List of data files and their descriptions

All data files released under the Main study SN6614 EUL version are listed below. The Special License version of the survey SN6931 includes the same files but with some additional variables and for some income variables the non-top-coded values of those variables. The Secure Access version of the survey data is available as SN6676. It includes all files in the Special Licence version and files that contain 3 variables relating to the National Grid Reference for each household: Easting, Northing and positional quality indicator (OSGRDIND). This Secure Access version also includes variables for the full dates of birth for Understanding Society and BHPS respondents. The different access level are explained on the Data Access page.

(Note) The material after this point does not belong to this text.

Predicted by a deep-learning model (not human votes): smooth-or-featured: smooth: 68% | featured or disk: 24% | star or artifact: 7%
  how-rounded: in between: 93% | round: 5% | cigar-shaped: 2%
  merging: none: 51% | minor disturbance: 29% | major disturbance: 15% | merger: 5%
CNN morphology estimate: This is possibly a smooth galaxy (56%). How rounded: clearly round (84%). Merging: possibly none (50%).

Data collected from different sources (e.g. the household interview, the adult interview, the youth interview) are stored in separate files. Each wave has a set of such files. To make it easier to use, files have the same root name, but begin with a letter prefix to reflect the wave the data are collected. So, “a_” for the first wave, “b_” for the second wave (in this user guide we have used “w_” to denote waves in general). From the Wave 7 data release onward (November 2017) Understanding Society-harmonised BHPS data files are also included. Most files exist for both studies and if they do and have been harmonised, the file stem name will match. Wave-specific harmonised BHPS files can be identified by the wave prefix bw_. Note: BHPS data files that have not yet been harmonised but have the same stem name as UKHLS files have the suffix _bh , but files that are unique to the BHPS do not need to have such suffixes (harmonised or not).

Table 1 lists the main data files such as indresp which includes information collected during adult interviews, youth which includes information collected during youth interviews. To avoid creating very large files, some information collected during adult interviews are provided as separate smaller multi-level levels, see Table 3 and Table 4 for a list of these files.

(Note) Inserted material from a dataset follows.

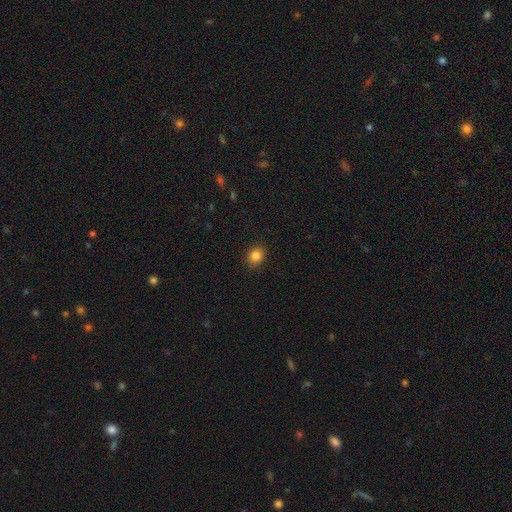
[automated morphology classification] This is clearly a smooth galaxy (84%). How rounded: likely round (66%). Merging: clearly none (90%).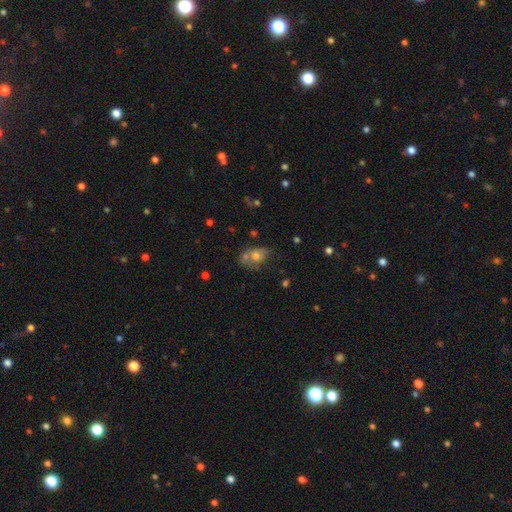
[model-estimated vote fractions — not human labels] Morphology: type=smooth (59%); roundness=in between (66%); merging=none (41%).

Stable characteristics – information collected once during the first interview

Some stable information such as date of birth, ethnicity, country of birth are collected in the first time a person is interviewed. So, while for the core sample members this will be asked in the initial wave, for those joining the household after that, they will be asked in the wave they joined. To make it easier for data users, this information has been asked in different waves for different respondents and has been put in one individual level file, xwavedat. There are a few other such cross-wave files, which all begin with “x”. See Table 2 for a list of such files.

Some information is collected about the interview and sampling process, such as number of calls made by the interviewer, outcome of each call, interviewer ID, the information the interviewer collects about the condition of the property and neighbourhood, time taken to complete a questionnaire module and so on. See Table 5 for a list of these files.

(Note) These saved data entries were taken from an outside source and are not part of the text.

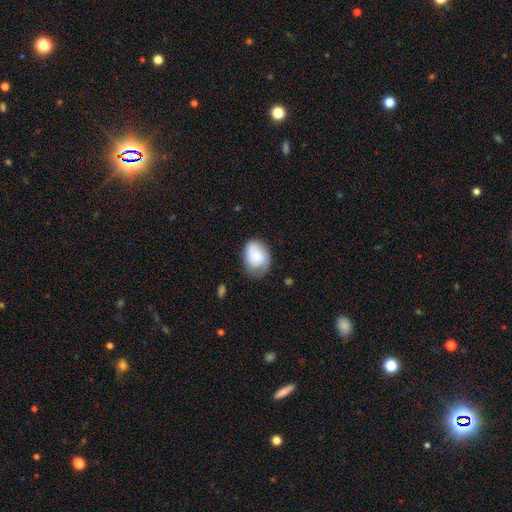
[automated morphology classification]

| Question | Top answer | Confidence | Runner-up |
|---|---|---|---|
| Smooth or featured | smooth | 62% | featured or disk (31%) |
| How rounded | in between | 64% | round (35%) |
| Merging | none | 60% | minor disturbance (29%) |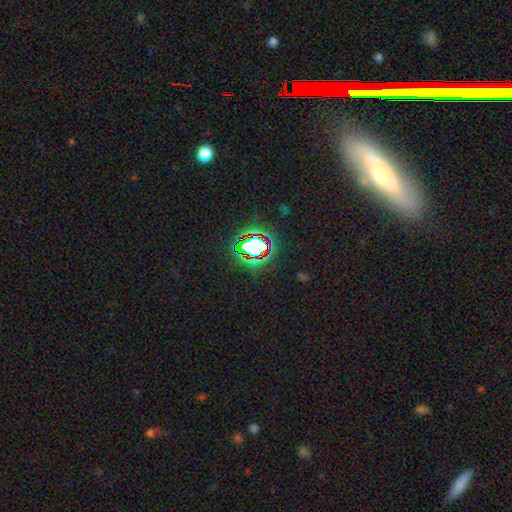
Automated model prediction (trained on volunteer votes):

Some datafiles are particularly useful for analysts, irrespective of their area of research.

Table 1: List of main data files

FilenameDescription
w_indall bw_indallHousehold grid data for all persons in the household, including children and non-repondents. The variable pidp or the combination of variables “w_hidp w_pno” uniquely identifies each row of w_indall. The variable pidp or the combination of variables “bw_hidp bw_pno” uniquely identifies each row of bw_indall.
w_hhresp bw_hhrespSubstantive data collected from responding households. The variable w_hidp uniquely identifies each row in b_hhresp. The variable bw_hidp uniquely identifies each row in bw_hhresp.
w_indresp bw_indrespSubstantive data collected from responding adults (16+) including proxies. Some information collected in these questionnaires are better presented in multi-level files (see Table 2). The variable pidp or the combination of variables “w_hidp w_pno” uniquely identifies each row of w_indresp. The variable pidp or the combination of variables “bw_hidp bw_pno” uniquely identifies each row of bw_indresp.
w_youth bw_youthSubstantive data from youth questionnaire. The variable pidp or the combination of variables “w_hidp w_pno” uniquely identifies each row of w_youthl. The variable pidp or the combination of variables “bw_hidp bw_pno” uniquely identifies each row of bw_youth.
w_child bw_childChildcare, consents and school information of all children (0-15 years) in the household. This is a derived data file collecting information pertaining to children as reported by their parents and guardians in the adult questionnaire. The variable pidp or the combination of variables “w_hidp w_pno” uniquely identifies each row of w_child.
w_egoalt bw_egoaltKin and other relationships between pairs of individuals in the household. This is a derived data file based on information collected in the household grid about relationships between household members. The combination of variables “pidp apidp” or “w_hidp w_pno w_apno” uniquely identifies each row in w_egoalt. The combination of variables “pidp apidp” or “bw_hidp bw_pno bw_apno” uniquely identifies each row in bw_egoalt.
w_income bw_incomeThis file contains reports of unearned income and state benefits for each individual. The combination of variables “pidp w_fiseq” uniquely identifies each row in w_income. The combination of variables “pidp bw_ficode bw_fiseq” uniquely identifies each row in bw_income.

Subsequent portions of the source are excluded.